Content starts

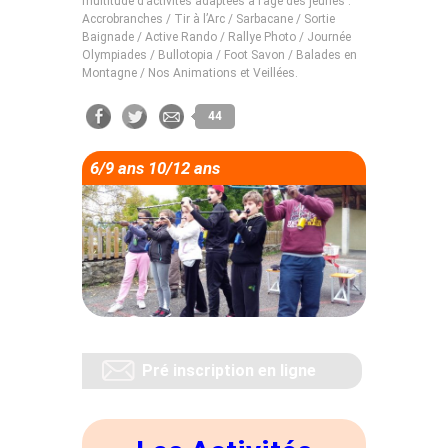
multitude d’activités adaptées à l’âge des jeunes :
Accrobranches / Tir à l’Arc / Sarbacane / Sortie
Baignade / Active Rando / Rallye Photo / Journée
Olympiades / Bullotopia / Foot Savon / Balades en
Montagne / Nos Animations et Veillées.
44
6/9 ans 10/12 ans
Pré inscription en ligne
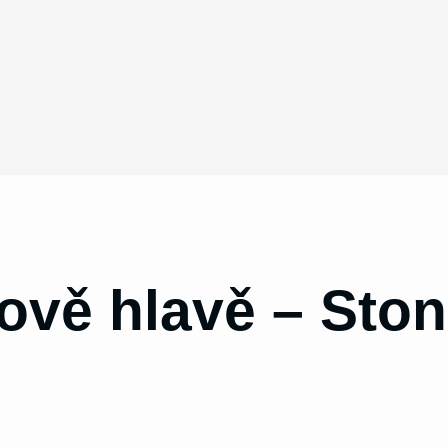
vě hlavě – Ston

Content ends
Content starts

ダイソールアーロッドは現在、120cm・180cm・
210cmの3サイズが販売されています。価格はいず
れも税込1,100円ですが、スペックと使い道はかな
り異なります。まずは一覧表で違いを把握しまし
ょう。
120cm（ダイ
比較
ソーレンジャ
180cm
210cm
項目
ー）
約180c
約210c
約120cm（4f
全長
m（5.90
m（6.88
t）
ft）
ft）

Content ends

_TASK BRIEF:_ Please collect every line in the items above that contains the string "Rando", and copy each such line in full.

_WORKED SOLUTION:_
Baignade / Active Rando / Rallye Photo / Journée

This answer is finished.